BEGIN

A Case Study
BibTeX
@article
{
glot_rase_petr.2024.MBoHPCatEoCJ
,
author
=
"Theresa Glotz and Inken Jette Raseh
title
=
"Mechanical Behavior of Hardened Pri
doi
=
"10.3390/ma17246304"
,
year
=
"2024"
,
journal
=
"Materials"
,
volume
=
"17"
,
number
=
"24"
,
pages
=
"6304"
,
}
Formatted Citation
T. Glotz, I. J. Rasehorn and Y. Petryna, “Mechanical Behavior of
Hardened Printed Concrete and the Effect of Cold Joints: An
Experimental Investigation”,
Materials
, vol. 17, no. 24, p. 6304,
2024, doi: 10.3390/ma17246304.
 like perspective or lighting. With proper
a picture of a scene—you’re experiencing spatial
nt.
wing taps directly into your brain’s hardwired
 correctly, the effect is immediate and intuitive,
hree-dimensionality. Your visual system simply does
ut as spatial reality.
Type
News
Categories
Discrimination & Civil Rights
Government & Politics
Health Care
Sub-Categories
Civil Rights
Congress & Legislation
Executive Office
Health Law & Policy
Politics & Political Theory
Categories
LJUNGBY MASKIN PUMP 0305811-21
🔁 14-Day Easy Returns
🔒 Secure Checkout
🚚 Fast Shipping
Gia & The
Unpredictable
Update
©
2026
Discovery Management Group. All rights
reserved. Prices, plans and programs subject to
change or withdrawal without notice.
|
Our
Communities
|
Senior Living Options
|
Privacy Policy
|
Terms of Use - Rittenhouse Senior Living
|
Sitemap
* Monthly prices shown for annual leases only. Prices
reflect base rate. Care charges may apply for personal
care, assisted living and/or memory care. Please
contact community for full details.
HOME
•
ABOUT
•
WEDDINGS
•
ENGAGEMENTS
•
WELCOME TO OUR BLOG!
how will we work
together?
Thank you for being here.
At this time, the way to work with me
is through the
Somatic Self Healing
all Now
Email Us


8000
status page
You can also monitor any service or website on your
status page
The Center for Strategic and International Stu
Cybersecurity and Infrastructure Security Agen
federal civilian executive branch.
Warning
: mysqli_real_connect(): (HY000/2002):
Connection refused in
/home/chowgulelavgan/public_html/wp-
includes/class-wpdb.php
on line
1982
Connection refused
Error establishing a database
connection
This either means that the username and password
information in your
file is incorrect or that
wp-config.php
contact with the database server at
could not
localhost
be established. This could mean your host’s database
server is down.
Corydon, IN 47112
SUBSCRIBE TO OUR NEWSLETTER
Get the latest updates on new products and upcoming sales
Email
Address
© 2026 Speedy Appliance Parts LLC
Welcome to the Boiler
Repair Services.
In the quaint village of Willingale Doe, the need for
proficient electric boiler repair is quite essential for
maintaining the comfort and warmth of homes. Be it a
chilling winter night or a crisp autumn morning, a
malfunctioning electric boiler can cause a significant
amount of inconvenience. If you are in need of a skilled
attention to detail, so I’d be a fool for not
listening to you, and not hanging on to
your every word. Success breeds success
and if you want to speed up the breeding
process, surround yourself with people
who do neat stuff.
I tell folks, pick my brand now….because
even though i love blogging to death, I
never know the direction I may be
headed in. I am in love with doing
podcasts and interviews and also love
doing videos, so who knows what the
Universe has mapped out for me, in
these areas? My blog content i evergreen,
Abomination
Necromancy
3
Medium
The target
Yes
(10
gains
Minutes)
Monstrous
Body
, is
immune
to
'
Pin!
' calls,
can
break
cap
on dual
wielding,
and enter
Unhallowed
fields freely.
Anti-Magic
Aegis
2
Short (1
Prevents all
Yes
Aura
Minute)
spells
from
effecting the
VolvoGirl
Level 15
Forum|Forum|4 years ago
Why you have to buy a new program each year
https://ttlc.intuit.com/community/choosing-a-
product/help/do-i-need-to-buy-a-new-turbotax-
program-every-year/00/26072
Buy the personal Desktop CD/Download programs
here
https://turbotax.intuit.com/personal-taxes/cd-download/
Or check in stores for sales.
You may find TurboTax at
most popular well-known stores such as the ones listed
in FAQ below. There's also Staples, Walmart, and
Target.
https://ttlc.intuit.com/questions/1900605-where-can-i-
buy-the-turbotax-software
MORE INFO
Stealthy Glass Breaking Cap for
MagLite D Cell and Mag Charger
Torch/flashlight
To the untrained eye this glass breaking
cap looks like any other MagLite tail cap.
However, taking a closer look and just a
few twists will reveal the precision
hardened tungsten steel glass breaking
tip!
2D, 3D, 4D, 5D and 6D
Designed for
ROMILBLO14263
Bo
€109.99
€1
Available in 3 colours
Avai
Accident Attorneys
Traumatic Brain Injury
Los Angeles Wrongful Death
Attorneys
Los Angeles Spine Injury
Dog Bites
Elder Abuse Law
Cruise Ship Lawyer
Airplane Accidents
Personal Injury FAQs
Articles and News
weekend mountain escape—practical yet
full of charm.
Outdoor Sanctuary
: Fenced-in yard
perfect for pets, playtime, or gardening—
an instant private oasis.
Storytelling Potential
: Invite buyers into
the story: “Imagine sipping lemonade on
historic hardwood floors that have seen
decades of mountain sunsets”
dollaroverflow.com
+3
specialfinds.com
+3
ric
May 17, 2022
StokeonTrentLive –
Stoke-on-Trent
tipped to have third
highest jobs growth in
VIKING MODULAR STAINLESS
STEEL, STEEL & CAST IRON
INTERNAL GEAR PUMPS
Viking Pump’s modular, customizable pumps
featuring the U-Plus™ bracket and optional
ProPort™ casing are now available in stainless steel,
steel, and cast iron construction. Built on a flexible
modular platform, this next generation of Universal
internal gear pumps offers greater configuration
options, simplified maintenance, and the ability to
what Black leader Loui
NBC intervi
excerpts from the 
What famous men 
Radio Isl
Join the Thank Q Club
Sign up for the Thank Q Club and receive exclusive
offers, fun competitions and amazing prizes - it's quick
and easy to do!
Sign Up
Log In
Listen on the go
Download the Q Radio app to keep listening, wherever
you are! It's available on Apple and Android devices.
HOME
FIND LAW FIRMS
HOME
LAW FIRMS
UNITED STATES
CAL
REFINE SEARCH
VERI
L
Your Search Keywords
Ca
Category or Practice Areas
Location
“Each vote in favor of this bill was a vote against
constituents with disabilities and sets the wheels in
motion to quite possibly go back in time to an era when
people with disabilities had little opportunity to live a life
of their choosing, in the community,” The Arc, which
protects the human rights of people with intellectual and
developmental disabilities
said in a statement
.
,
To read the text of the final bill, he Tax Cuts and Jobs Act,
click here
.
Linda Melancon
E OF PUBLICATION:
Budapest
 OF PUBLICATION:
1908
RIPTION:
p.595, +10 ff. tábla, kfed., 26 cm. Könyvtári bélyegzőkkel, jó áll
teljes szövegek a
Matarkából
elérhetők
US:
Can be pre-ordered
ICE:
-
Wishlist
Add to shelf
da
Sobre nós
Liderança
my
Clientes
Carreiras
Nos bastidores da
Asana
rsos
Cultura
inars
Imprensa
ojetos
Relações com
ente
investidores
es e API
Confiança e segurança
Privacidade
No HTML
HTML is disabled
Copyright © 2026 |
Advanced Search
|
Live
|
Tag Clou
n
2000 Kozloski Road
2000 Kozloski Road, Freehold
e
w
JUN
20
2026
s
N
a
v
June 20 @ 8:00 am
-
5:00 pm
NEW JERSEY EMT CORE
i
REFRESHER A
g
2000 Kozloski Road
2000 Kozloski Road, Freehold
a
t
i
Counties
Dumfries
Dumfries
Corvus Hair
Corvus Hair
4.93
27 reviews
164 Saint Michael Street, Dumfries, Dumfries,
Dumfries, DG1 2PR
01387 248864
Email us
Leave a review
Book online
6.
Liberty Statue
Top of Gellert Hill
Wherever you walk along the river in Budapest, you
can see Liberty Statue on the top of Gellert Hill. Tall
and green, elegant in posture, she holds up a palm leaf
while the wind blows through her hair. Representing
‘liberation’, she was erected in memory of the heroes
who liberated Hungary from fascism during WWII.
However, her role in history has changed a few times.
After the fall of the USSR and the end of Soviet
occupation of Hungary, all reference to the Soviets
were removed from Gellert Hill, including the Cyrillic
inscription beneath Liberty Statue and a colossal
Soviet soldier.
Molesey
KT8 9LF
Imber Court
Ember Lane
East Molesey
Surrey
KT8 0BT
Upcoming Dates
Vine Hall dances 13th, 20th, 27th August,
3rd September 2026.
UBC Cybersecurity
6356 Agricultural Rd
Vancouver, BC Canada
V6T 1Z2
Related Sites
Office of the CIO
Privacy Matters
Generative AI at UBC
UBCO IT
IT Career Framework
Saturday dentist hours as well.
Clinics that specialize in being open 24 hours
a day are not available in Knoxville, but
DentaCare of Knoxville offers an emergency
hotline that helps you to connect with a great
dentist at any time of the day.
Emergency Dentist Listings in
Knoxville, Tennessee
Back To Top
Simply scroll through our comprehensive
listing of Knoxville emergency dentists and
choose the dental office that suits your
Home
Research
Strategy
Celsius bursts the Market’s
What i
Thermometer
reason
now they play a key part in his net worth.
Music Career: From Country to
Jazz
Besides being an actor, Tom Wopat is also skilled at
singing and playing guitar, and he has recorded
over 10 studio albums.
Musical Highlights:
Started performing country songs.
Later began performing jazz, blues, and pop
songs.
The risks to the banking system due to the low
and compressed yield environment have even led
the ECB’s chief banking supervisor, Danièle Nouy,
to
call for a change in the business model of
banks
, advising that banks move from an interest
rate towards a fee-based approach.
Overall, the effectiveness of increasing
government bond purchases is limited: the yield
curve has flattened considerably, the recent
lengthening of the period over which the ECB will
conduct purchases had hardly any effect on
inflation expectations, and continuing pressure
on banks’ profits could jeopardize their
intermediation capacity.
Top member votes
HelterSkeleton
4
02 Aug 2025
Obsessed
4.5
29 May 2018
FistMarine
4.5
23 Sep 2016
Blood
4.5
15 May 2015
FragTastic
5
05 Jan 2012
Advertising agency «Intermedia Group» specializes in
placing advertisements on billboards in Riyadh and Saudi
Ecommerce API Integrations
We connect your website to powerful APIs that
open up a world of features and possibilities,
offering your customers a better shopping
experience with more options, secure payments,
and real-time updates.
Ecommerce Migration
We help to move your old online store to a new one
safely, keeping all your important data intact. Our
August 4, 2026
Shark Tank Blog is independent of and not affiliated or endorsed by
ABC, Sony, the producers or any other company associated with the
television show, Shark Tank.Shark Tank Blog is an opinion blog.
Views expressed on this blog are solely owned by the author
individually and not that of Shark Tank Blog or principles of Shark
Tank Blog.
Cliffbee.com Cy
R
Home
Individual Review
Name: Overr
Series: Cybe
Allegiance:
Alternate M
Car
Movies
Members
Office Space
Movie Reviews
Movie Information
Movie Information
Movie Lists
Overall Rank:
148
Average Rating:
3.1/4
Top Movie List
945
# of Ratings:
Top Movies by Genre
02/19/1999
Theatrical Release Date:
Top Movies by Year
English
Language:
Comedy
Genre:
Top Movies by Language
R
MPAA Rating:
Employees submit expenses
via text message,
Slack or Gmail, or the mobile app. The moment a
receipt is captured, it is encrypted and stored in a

END

TASK STATEMENT: Can you arrange the data as a numbered list, from its first line through the line containing "T. Glotz, I.", with both of those lines included and any blank lines left out?

ANSWER SECTION:
1. A Case Study
2. BibTeX
3. @article
4. {
5. glot_rase_petr.2024.MBoHPCatEoCJ
6. ,
7. author
8. =
9. "Theresa Glotz and Inken Jette Raseh
10. title
11. =
12. "Mechanical Behavior of Hardened Pri
13. doi
14. =
15. "10.3390/ma17246304"
16. ,
17. year
18. =
19. "2024"
20. ,
21. journal
22. =
23. "Materials"
24. ,
25. volume
26. =
27. "17"
28. ,
29. number
30. =
31. "24"
32. ,
33. pages
34. =
35. "6304"
36. ,
37. }
38. Formatted Citation
39. T. Glotz, I. J. Rasehorn and Y. Petryna, “Mechanical Behavior of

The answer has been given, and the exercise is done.